Gather every row below that contains the word "Privacidade", and copy each of those rows in full.

--------------------

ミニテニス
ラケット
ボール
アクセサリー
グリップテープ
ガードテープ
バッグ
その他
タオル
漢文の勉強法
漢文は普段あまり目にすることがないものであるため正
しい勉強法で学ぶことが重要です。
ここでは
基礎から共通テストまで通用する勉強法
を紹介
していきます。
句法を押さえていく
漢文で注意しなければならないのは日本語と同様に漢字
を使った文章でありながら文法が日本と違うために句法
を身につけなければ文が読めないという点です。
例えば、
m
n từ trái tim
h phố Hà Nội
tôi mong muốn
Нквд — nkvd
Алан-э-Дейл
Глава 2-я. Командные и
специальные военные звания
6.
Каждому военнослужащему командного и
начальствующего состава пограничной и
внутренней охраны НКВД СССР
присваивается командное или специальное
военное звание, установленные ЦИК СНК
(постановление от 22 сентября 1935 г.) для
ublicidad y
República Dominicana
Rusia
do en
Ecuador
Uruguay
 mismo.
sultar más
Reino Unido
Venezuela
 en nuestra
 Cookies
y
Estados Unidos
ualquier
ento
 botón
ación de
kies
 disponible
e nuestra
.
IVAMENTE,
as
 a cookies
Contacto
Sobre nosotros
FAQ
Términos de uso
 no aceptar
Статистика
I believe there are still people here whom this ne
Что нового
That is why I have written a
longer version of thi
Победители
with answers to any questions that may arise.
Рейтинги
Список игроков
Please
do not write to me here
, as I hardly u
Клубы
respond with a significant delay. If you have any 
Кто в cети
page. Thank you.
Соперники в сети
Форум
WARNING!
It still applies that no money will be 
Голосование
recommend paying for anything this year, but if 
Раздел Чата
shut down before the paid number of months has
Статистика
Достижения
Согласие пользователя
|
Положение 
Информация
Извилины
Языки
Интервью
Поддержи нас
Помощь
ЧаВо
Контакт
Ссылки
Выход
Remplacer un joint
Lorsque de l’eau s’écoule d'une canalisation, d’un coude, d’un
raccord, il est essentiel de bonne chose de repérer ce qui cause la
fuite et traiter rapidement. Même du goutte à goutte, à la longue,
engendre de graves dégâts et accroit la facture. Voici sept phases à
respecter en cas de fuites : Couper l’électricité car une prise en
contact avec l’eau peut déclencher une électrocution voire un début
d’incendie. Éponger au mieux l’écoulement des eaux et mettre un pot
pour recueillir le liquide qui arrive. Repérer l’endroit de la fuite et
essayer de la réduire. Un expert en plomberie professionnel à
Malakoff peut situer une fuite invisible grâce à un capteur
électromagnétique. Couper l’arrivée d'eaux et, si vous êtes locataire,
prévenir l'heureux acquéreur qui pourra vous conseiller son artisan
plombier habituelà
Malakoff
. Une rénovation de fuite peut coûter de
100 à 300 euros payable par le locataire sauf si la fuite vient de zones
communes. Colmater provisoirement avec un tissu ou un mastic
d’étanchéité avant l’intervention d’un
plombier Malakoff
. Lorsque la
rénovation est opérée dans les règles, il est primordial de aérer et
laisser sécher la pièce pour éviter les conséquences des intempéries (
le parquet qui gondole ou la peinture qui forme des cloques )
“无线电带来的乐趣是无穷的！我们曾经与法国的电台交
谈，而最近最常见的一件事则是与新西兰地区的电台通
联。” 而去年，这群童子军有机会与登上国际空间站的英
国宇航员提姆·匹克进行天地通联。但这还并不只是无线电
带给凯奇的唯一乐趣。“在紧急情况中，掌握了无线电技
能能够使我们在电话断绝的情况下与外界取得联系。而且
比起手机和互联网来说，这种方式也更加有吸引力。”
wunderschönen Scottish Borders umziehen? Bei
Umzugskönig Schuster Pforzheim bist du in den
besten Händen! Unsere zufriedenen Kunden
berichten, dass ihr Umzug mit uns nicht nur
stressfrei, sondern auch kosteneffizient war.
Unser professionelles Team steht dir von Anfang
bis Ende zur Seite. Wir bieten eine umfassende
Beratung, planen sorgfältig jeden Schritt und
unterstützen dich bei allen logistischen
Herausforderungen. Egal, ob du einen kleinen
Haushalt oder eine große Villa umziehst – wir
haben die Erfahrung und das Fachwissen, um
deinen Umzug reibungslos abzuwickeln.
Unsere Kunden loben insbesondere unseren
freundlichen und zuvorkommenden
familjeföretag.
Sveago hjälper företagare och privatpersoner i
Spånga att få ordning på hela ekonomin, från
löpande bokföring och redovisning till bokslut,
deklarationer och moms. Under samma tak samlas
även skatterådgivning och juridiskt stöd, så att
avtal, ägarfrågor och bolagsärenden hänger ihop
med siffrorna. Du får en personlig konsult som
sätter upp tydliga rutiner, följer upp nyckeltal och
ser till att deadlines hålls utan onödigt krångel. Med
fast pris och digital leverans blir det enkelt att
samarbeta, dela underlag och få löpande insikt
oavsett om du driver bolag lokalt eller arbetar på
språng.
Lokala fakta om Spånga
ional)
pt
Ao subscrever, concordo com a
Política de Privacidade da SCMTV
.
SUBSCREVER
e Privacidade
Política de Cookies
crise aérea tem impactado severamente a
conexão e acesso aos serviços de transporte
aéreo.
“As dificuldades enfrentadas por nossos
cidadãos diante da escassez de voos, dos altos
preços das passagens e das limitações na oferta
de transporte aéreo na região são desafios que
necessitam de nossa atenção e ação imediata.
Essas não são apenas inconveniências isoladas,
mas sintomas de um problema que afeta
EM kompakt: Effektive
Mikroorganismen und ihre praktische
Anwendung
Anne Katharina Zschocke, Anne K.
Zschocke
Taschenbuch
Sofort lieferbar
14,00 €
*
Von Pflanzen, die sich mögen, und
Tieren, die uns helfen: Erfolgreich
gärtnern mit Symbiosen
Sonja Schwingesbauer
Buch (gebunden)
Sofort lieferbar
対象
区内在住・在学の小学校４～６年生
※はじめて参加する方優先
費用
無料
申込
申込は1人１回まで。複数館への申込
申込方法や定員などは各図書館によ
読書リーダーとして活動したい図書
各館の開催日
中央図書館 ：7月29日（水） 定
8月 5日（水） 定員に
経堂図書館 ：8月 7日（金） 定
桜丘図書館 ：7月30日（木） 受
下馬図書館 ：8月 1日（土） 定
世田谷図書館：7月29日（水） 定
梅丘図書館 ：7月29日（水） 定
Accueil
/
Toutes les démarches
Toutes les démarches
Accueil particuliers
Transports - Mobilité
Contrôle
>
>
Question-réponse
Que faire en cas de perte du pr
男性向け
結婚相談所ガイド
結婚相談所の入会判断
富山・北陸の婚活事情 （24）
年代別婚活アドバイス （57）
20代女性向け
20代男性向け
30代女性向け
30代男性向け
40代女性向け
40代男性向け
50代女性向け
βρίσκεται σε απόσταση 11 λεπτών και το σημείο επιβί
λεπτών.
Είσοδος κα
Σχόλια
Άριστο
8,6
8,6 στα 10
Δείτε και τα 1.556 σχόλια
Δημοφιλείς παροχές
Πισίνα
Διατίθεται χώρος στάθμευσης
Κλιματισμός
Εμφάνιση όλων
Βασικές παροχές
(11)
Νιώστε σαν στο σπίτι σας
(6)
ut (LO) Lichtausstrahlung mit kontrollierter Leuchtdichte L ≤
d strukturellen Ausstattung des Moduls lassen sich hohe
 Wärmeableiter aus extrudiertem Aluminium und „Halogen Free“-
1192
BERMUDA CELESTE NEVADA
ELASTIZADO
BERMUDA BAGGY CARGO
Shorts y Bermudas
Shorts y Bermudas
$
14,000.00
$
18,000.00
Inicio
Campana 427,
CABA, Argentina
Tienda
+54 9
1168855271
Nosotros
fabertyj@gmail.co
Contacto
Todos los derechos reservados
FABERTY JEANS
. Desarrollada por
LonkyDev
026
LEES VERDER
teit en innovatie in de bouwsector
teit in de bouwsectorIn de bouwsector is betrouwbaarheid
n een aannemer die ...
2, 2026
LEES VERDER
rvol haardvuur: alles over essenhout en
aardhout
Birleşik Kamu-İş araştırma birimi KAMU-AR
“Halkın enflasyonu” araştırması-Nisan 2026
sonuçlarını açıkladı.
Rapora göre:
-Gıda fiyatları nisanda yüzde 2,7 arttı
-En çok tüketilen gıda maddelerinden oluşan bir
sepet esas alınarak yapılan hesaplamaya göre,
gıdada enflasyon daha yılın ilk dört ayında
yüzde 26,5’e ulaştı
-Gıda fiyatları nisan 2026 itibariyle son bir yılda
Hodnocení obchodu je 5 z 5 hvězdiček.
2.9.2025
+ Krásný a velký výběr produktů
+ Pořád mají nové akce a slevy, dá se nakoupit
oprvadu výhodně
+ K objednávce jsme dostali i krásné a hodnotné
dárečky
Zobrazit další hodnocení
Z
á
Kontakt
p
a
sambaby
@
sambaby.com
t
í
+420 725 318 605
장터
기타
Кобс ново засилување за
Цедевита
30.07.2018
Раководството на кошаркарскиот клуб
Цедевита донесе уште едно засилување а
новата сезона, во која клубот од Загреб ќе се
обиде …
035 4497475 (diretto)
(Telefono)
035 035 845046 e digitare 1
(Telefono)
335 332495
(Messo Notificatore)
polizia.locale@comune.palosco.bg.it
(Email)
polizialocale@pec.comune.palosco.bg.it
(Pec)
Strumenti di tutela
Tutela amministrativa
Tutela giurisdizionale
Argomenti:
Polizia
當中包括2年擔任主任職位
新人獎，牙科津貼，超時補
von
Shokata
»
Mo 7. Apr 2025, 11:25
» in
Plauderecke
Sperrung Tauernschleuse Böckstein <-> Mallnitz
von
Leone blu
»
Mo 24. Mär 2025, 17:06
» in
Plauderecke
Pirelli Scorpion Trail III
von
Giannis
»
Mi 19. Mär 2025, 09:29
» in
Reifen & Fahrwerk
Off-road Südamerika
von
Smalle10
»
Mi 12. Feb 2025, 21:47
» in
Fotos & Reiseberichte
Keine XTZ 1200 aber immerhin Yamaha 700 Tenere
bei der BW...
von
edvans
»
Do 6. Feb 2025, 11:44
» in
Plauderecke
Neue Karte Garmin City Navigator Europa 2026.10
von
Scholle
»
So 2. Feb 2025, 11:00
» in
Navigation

--------------------

◆ **Task answer**
Política de Privacidade da SCMTV
e Privacidade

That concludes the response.